Santa Lucia era il borgo marino per antonomasia. Quella stradina del Pallonetto lo dimostra ancora oggi. Scendendo le scale intrecciate nel tessuto urbano, e lasciandosi alle spalle lo stretto dei vicoli e la promiscuità dei vasci, lo sguardo si apre lungo l’imponenza di una costruzione che ha le sembianze di un fortilizio. Un basamento del ‘500, da cui si innalza una torretta in muratura, oggi inglobata in un edificio residenziale. «Quello lì è un faro», indica sorridendo un uomo di mezza età. Sì, perché la Santa Lucia dei pescatori, quella che fino all’800 era ritratta su tele e litografie, si affacciava direttamente sul mare.

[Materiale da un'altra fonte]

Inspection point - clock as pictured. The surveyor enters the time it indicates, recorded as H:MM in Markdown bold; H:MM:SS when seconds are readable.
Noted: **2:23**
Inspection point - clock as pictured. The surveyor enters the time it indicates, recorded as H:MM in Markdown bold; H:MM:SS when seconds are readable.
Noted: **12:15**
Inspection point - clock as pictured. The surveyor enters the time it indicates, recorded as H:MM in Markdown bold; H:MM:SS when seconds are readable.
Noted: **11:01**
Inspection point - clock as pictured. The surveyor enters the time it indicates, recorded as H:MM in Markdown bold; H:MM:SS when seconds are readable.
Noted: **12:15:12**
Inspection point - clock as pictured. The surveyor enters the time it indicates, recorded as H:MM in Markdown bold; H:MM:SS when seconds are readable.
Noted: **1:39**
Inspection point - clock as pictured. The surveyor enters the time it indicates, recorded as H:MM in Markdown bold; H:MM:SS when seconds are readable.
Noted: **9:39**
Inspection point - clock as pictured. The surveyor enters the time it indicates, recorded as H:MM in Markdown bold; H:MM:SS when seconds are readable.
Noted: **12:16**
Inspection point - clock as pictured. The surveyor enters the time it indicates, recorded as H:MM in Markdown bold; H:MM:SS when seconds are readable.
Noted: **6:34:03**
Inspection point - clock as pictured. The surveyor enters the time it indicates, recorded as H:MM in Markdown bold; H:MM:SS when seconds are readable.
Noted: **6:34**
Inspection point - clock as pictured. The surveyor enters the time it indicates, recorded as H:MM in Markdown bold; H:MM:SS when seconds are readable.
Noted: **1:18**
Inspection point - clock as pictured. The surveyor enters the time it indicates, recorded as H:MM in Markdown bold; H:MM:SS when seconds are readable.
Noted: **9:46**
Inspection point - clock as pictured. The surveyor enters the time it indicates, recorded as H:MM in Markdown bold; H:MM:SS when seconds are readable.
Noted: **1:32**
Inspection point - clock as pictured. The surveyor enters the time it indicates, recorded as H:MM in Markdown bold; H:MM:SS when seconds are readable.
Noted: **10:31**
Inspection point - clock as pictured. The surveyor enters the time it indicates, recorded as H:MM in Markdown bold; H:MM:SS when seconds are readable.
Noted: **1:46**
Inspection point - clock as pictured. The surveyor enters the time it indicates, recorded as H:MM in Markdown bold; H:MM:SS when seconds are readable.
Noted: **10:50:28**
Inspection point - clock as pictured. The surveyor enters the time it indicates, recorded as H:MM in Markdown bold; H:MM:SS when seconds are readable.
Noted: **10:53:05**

“Santa Lucia! Tu tiene sulo ‘nu poco ‘e mare ma, cchiù luntana staje, cchiù bella pare!”
“Santa Lucia! Hai solo un po' di mare, ma più sei lontana più sembri bella!”E. A. Mario
L’acqua lambiva i contorni dell’attuale strada principale del quartiere, oggi circondata dai palazzi Liberty di inizio ‘900. È qui che gli ostricari installavano le loro bancarelle in legno; che i cozzicari, ne raccoglievano interi filari lungo il profilo degli scogli; che gli ambulanti, con i loro carretti muniti di ruote, vendevano brodo di polpo, pescato del giorno o quell’acqua zuffregna del Chiatamone. Poco distante, sopra e sotto il pelo dell’acqua di mare, rastrellari e sommozzatori si dedicavano alla pesca: i primi dai loro gozzi; i secondi in apnea, con attrezzatura da palombaro.
Passeggiare lungo il borgo Santa Lucia nell’Ottocento significava questo: immergersi in un rione vivace, tra gli occhi e le voci di chi si affacciava ai balconi o discendeva lungo le scalette che ne accedono al ventre. La storia di Napoli che si stratifica nelle evoluzioni, spesso radicali, che il quartiere ha subito. La stessa via Santa Lucia fu voluta, nel ‘600, dal vicerè Pedro di Toledo al posto di quella che prima era una spiaggia; il Risanamento Ottocentesco ha poi modificato definitivamente l’assetto del quartiere, con la colata di terra e cemento che ha fatto arretrare la linea di costa, fino a rendere Santa Lucia un borgo “chiuso”, senza affaccio sul mare.
Un borgo in cui oggi è affascinante perdersi per ricercare i simboli e le tracce di quel passato che riemerge. Nei resti di un faro, nel profilo di una chiesa, nella forma arcuata di alcune finestre che si aprono sulle facciate degli edifici popolari, antiche case di pescatori. Santa Lucia tiene sopita la sua anima, ma non la rinnega. Il suo rapporto col mare, seppur negato dalle trasformazioni urbanistiche dell’800, rimane simbiotico. Non a caso è qui, fra le mura di Santa Maria della Catena, che è sepolto Francesco Caracciolo, ammiraglio napoletano di cui lo storico Pietro Colletta ricorda la “magnifica navigazione”.
Napoli nasce qui, si trasforma, si adatta ai secoli e alle dominazioni che l’hanno attraversata. Santa Lucia, in questo senso, è un simbolo perfetto della città da cui sembra quasi staccata. Da un lato, nel magma dei vicoli, si espande caotica e compressa la Napoli popolare; dall’altro, aperta verso il largo, la Napoli dei grandi alberghi, dei moli turistici, di Castel dell’Ovo e del Borgo Marinari che guarda a Capo Posillipo a Ovest e al Vesuvio ad Est. Un abbraccio che riporta la città alle sue origini, svelandone l’essenza nelle sue tipicità e contraddizioni. Lungo queste vie, aguzzando lo sguardo, il camminatore più attento troverà i segni di un borgo dal fascino discreto.